No, not really. But there have been some questions about what blooms when and where. Above all, though, the main questions is, from whence cometh this enticing scent, which has been hovering around our delighted noses for a couple of weeks or so? Especially our early evenings are deliciously flavored by an almost overwhelmingly sweet scent. Assuming this heavenly aroma is of plant origin, which seems likely, the following candidates have been put forward. 
A. The blooms of coffee bushes, Coffea arabica, Rubiaceae
B. The blooms of sugar cane, Saccharum sp., Poaceae 
C. The blooms of corn plants, Dracaena fragrans, Asparagaceae
Coffea arabica, Atenas, Alajuela, CR, September 2010
According to all-knowing Wikipedia, coffee indeed has highly fragrant blossoms. However, there is this tiny timing dilemma. Putting it into only the vaguest of terms, because actual harvest times depend largely on growing altitude and species, we’re smack in the middle of harvest season. I can see for myself that the bushes of my coffee growing compañeros cuidadanos are adorned with bright red berries or cherries, since coffee doesn’t have berries, officially. I’ve also gotten the impression that the Beneficio San Isidro, the processing plant where I buy my coffee, is busier, than last time I purchased there. Lastly, and this cinches the argument against coffee as the generator of our current plethora of scent in the air, my friend Marietta has just harvested her coffee cherries.
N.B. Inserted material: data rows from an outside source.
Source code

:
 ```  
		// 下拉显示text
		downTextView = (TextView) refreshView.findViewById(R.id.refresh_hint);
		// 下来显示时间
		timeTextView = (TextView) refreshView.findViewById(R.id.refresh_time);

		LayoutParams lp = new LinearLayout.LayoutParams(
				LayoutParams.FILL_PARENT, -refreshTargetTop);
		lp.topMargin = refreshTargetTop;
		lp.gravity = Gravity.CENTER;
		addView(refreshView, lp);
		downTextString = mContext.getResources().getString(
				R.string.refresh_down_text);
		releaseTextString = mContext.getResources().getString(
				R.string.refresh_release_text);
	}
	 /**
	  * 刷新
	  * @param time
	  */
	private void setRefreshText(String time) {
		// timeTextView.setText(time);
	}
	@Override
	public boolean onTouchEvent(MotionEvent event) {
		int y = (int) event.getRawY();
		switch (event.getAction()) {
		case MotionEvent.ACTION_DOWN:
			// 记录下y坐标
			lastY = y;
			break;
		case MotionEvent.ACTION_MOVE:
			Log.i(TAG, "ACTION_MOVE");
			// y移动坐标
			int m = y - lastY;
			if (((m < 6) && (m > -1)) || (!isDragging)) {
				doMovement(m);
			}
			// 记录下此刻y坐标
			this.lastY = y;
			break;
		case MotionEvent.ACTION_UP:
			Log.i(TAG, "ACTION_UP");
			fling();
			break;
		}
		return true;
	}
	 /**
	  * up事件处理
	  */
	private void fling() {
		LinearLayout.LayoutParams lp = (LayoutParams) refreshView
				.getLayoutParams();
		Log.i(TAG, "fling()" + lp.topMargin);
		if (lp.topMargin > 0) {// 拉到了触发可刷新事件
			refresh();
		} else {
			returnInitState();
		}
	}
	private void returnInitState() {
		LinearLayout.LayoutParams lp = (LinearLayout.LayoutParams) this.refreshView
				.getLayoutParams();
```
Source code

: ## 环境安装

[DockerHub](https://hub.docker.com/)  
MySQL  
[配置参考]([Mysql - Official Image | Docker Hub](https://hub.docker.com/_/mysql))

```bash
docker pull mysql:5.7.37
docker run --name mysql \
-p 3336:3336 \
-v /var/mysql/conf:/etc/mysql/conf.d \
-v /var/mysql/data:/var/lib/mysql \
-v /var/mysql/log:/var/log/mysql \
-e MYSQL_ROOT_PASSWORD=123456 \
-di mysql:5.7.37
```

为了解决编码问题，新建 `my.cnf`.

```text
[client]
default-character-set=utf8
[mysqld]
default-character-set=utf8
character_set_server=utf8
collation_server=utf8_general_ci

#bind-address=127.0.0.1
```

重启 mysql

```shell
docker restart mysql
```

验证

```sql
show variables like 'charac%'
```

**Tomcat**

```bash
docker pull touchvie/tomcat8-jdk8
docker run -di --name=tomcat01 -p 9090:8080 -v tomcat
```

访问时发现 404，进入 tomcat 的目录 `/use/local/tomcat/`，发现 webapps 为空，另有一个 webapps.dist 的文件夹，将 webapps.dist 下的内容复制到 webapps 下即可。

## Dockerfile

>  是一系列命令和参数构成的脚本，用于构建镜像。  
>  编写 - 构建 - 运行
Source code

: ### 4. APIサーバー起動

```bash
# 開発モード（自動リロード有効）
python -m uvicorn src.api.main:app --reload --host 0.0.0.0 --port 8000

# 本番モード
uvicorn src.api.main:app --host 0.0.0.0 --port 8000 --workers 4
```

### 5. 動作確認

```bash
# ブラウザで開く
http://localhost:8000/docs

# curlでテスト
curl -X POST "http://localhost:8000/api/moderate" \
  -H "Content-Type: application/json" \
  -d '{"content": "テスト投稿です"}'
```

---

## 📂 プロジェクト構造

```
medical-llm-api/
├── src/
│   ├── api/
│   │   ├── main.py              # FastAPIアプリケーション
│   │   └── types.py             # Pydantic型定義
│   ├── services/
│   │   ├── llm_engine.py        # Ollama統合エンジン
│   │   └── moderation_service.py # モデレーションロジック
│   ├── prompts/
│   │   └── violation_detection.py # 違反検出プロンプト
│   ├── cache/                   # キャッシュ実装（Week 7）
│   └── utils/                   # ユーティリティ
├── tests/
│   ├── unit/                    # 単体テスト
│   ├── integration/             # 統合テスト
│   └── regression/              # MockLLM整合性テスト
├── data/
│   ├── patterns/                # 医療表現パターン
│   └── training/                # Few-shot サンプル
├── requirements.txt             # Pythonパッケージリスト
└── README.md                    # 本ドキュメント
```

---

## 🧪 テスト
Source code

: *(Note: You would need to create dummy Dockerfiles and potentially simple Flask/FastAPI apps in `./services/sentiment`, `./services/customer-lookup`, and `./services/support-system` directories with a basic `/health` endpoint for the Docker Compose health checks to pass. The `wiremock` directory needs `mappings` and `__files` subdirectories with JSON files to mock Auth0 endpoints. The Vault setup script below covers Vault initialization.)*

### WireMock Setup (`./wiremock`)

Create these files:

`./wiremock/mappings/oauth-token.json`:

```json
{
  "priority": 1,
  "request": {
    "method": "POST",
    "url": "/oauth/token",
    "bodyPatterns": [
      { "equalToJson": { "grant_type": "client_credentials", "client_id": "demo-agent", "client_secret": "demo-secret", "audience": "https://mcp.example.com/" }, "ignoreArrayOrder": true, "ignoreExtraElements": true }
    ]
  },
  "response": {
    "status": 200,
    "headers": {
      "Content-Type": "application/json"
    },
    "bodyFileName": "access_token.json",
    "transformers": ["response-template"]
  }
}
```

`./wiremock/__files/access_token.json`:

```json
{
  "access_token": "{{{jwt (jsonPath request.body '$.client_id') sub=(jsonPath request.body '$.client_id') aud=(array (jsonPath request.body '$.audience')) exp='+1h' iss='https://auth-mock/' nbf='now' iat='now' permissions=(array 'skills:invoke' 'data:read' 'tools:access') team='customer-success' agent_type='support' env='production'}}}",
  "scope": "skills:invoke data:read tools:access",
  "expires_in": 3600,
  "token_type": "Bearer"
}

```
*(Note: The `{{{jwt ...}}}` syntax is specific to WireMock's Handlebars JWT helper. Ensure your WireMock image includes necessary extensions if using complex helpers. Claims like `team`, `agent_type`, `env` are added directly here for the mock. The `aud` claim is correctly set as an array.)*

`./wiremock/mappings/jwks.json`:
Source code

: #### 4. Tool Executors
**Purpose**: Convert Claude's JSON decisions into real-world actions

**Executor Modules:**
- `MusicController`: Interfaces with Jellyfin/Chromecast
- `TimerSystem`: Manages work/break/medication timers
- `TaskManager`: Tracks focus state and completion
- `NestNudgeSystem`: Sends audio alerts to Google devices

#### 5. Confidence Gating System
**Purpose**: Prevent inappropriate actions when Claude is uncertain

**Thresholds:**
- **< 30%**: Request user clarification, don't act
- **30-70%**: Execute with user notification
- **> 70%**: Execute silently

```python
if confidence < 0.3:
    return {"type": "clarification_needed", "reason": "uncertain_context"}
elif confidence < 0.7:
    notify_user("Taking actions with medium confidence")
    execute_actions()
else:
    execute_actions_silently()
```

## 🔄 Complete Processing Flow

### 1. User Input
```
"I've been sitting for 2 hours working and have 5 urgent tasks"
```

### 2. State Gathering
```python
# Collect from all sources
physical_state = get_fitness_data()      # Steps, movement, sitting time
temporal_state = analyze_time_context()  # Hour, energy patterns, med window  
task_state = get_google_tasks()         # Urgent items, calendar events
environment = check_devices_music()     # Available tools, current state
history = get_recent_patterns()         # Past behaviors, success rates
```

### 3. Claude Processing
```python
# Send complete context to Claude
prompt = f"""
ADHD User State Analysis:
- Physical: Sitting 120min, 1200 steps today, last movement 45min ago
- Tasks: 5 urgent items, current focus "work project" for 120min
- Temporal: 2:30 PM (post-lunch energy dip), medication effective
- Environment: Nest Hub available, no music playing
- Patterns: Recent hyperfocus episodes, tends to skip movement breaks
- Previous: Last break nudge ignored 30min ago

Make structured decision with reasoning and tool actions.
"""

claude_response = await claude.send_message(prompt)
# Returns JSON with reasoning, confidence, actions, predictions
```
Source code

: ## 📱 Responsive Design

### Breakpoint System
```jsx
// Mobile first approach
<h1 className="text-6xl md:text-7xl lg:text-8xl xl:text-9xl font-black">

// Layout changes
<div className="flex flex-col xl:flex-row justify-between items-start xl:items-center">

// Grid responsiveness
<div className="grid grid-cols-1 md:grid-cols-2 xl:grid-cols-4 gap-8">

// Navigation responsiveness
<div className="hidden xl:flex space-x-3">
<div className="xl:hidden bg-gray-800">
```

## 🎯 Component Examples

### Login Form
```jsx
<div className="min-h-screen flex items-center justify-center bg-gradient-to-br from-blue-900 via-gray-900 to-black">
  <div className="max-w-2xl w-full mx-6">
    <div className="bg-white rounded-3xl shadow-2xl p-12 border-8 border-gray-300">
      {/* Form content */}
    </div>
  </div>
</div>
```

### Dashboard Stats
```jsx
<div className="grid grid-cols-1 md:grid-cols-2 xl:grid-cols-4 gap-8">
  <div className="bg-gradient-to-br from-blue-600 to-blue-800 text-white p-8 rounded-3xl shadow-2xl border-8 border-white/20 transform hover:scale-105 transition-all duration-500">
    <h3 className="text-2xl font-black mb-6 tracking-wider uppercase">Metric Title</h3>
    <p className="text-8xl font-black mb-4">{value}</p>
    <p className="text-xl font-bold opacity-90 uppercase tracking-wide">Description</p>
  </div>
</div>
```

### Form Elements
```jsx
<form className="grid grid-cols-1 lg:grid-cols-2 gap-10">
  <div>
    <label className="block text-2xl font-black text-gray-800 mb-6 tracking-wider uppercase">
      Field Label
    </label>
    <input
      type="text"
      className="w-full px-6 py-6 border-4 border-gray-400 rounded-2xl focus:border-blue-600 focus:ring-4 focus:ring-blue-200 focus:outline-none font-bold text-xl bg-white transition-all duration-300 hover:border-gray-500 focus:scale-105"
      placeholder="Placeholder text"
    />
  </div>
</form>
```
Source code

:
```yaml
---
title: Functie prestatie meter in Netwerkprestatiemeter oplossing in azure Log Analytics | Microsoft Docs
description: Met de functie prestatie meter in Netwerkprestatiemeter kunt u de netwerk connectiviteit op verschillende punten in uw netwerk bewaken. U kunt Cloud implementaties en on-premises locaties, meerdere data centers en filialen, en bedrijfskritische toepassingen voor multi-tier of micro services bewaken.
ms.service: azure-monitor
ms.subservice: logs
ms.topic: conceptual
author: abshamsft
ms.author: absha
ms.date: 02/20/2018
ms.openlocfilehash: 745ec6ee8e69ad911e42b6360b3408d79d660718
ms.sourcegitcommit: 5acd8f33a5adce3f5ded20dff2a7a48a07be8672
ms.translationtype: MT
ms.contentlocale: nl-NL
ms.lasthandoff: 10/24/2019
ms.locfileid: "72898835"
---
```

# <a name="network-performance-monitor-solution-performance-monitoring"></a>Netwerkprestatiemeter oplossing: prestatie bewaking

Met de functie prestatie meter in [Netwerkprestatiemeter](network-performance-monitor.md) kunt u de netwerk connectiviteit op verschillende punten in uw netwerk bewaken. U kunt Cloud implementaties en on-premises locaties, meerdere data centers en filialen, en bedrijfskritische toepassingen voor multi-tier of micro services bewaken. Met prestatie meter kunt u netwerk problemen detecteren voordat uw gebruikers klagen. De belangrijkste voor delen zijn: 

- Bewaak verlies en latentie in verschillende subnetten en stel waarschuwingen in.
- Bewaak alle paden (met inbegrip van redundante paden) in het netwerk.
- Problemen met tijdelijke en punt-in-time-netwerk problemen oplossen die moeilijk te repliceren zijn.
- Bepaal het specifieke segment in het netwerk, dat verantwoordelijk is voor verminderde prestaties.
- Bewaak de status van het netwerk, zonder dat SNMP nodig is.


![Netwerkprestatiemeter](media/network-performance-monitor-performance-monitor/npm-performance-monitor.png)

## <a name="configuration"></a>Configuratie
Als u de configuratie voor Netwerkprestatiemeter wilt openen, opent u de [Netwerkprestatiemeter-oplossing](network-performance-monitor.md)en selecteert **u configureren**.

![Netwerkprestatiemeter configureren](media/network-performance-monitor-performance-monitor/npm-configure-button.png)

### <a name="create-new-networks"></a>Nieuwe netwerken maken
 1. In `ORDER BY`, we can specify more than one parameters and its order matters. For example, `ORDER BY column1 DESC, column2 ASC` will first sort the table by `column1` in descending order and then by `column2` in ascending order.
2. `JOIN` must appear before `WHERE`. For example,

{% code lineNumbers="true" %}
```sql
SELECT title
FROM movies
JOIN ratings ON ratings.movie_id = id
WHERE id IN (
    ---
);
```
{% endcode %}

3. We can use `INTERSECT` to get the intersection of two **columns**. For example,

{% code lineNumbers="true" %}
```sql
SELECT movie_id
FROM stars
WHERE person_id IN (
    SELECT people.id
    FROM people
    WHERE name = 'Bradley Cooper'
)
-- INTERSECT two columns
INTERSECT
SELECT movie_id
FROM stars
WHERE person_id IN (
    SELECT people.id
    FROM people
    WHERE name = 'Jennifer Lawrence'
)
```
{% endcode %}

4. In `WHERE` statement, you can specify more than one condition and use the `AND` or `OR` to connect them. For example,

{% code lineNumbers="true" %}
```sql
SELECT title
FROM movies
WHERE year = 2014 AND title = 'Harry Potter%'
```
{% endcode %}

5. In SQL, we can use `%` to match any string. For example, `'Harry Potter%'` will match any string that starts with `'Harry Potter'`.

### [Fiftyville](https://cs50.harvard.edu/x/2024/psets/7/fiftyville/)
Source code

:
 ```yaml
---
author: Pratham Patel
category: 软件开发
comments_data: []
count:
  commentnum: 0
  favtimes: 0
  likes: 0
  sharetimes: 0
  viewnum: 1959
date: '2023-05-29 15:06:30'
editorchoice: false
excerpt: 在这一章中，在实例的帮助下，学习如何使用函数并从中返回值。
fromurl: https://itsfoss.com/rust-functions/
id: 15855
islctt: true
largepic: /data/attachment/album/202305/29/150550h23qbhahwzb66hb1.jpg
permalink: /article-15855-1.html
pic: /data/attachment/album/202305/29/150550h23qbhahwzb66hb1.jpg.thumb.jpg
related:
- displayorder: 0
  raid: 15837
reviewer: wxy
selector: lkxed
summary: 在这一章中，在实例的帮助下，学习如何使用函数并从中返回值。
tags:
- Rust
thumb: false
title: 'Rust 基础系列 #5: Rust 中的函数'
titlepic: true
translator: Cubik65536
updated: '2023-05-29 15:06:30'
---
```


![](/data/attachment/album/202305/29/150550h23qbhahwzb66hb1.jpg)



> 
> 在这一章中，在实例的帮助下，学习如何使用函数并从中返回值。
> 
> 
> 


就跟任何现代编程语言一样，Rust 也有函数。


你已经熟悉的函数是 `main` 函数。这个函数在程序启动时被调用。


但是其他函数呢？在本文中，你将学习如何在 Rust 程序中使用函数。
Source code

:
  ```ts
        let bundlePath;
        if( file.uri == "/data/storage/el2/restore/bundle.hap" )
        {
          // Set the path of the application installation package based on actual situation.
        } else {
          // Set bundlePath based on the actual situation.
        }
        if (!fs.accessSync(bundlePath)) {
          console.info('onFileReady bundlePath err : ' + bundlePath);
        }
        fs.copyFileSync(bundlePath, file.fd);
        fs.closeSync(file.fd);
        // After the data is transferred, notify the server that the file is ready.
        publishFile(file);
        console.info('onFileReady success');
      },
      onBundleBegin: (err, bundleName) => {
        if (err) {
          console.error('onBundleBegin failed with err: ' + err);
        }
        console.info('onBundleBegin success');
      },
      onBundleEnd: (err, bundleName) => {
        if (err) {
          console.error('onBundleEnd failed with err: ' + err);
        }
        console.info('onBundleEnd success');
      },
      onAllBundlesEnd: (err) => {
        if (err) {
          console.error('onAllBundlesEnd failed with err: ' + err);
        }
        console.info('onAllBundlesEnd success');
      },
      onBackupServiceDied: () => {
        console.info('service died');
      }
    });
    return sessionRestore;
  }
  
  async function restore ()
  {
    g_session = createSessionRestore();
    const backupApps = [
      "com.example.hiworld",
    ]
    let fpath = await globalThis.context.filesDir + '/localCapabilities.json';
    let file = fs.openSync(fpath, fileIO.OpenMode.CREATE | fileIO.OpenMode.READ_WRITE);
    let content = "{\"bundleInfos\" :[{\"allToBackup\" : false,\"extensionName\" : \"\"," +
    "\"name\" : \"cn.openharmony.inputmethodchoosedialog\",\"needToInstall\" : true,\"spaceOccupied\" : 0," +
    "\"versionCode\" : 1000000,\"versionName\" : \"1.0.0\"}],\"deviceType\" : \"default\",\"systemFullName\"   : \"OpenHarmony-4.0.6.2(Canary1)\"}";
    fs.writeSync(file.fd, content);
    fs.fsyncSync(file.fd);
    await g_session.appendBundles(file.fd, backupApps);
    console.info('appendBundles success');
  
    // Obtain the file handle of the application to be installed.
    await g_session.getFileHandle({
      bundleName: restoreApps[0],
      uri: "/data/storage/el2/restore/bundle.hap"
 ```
I’ve seen the picture, it’s true. 
In the case of the sugar cane, I have no opinion. 
I can tell you that sugar cane in modern, large production consortia is both planted and harvested with specialized equipment, which I’m doubtful could be utilized here, in mountainous CR. There are, I believe, several harvests possible per year. My former biological self remembers that sugar cane needs a lot of water and has a high rate of photosynthesis. When and how does it bloom? Are the blossoms fragrant? I just don’t know. Wiki doesn’t mention anything aromatic. It’s a grass and as such a relative to bamboo and rice. Are they fragrant? The world has too many questions.
My vote goes to scent candidate number three, Dracaena fragrans. We’ve had one, an absolutely gorgeous specimen, which my parents gave us as a housewarming gift, when we moved into our first hose in, oh, let’s just say during the Neolithic age. We had that splendid potted tree through all our moves, barring the last two. We sold it in a garage sale before our second to last move. I’m sure it continued to bring joy to its new family. However, in 25 years of living with a corn plant, there has never been a single blossom! Here in Costa Rica, where Dracaenas or corn plants or Fragrans cane or Dracaena cane or cane plants grow everywhere and then some, they like the climate and weather conditions and they bloom like crazy. This year, it seems, we’ve had a veritable Dracaena blossom bumper crop!
Dracaena fragrans is native to Africa, but it certainly settled comfortably in Central America. Just like the naked Indian, no offense intended, that’s what the Gumbo-limbo tree, Bursera simaruba, is called around here, corn plants are
often used as living fences, not only between fields but also along the roads in rural neighborhoods. If you drive from Atenas to Palmares, the road first climbs to lofty heights in death-defying switchback curves, before it gently descents again into the Palmares valley. Long stretches of this shoulder-less road are lined with tall, towering, densely packed Dracaenas. Does ‘Alice’s Adventures in Wonderland’ have giant picket fences? It’s like that, unreal. Especially when a bus on the Palmares-Atenas route barrels with mind-boggling speed around a curve, seemingly straight at you.
Dracaena lends itself as a scent candidate for two more reasons. A few weeks ago, my before mentioned friend Marietta exclaimed in joyous expectations of the anticipated ‘gorgeous sweet scent of cane’ to be happening soon, as a prelude of the summer season. At the time, I simply assumed, she was referring to sugar cane, which is quite exotic to this old German girl. I had long ago forgotten that Dracaena is also called cane or corn plant, so I never made the connection. Secondly, the ladies of my book club have explained to me that it’s the corn plant, which produces the perfume, I kept babbling about at our last meeting. And they all have a vastly longer tenure in this country than I have. Therefore they must be correct!
A wall of cane “trees”

Who would’ve thought that asparagus has such tall and sweet smelling relatives?


One thought on “The Sweet Scent of ….

  1. toller bericht. sehr informativ.
    smell coffee and sugar bis hierher!
    vielleicht sollte ich mir eine Dracaena zulegen.
    muss ein fantastischer duft sein!